We’re proud of the anti-intellectual, luddite image that we project through our blog. (We figure: If you’ve got it, flaunt it.)

But the truth is, we’re pretty curious guys. We’ve each written books and law review articles, and we regularly read an awful lot of stuff – not just in the course of client representations, but also in our spare time, to generate ideas to feed the beast that is this blog.

We’re now accustomed to being disappointed by short articles that appear in the legal trade press. A typical article makes these three points over the course of 2000 words: (1) a case came down, (2) the case said X, so (3) a case came down.

Thanks for the effort, guys, but we’ll just read the original for ourselves.

But what frosts us … well, okay – what frosts us today – are long articles, with interesting titles, that tempt us to read the whole thing with high expectations, only to learn that we’ve been conned.

The lead article in the most recent Food and Drug Law Journal did it to us today.

We should have known better. The article sports the names of four co-authors – one partner, one “senior associate,” and two mere “associates” from Fulbright & Jaworski. That’s a sure sign of big firm-itis. (We’re allowed to say that. We work at two of the biggest in the world.) The senior guy said, “I want to write an article” and enlisted help from the senior associate, who came up with a topic and then turned to someone else who turned to someone else who kicked the dog. The result was “Cause and Effect? Assessing Postmarketing Safety Studies as Evidence of Causation in Products Liability Cases.”

We waded through 26 law review pages and 166 footnotes to learn . . . nothing.

Apparently, there are companies that sell drugs. An outfit called the FDA gathers certain types of data. Plaintiffs must prove both factual and legal causation to prevail in product liability cases. Not all purported scientific evidence of causation is admissible in court. There was a case called Frye and a more recent one called Daubert that set some standards governing this type of evidence. Federal courts follow Daubert; some state courts do, too, but others don’t. And when courts and litigants are considering the admissibility of evidence, some studies are more powerful than others, with randomized clinical trials at the top of the heap.

That’s it.

Honest. We couldn’t make that up.

Well, we could, but we surely wouldn’t bother.

We at the Drug and Device Law Blog try not to be stingy with our praise. When folks say something smart, we acknowledge it. When defense lawyers at other firms — our competitors, in a sense – win important victories, we give them credit and congratulate them publicly. But what are we supposed to say about the recent ditty in the Food and Drug Law Journal?

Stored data
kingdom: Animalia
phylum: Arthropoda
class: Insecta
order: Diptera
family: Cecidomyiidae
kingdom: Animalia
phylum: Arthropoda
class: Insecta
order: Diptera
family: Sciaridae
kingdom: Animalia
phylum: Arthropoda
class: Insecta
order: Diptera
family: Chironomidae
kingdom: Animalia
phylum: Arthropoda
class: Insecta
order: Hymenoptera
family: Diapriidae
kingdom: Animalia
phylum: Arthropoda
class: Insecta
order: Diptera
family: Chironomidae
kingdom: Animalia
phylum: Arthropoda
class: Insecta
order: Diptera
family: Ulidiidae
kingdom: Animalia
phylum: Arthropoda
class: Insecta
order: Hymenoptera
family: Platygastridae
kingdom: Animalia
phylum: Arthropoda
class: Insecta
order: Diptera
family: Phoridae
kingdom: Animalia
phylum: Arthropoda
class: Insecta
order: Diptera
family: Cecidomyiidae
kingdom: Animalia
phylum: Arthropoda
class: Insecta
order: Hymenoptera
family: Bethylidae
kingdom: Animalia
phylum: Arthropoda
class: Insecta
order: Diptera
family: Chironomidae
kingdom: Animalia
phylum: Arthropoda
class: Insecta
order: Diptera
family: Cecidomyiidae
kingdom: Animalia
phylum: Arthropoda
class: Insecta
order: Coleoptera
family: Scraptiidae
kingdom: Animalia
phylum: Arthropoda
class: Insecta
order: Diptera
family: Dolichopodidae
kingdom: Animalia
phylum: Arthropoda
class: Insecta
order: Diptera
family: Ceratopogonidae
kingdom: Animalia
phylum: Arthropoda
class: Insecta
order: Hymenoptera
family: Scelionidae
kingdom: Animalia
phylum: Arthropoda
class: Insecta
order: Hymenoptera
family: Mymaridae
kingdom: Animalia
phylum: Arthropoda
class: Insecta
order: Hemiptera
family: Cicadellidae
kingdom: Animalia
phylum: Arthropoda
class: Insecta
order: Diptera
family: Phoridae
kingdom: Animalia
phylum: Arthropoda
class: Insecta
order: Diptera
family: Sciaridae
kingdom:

(Tasks to carry out):
[a] Return the passage of the blog post from "We’re now accustomed" to "to us today.".
[b] For each statement, say yes or no to whether it agrees with the blog post, and quote the words that decide it: (i) the Food and Drug Law Journal article carries the names of four co-authors; (ii) the blog post says federal courts follow Frye; (iii) the writers say they seldom credit defense lawyers at other firms for their wins.
The stored data is separate material and not part of the blog post.

(Answers below):
[a]
We’re now accustomed to being disappointed by short articles that appear in the legal trade press. A typical article makes these three points over the course of 2000 words: (1) a case came down, (2) the case said X, so (3) a case came down.

Thanks for the effort, guys, but we’ll just read the original for ourselves.

But what frosts us … well, okay – what frosts us today – are long articles, with interesting titles, that tempt us to read the whole thing with high expectations, only to learn that we’ve been conned.

The lead article in the most recent Food and Drug Law Journal did it to us today.

[b]
(i) Yes: "The article sports the names of four co-authors"
(ii) No: "Federal courts follow Daubert"
(iii) No: "When defense lawyers at other firms — our competitors, in a sense – win important victories, we give them credit and congratulate them publicly."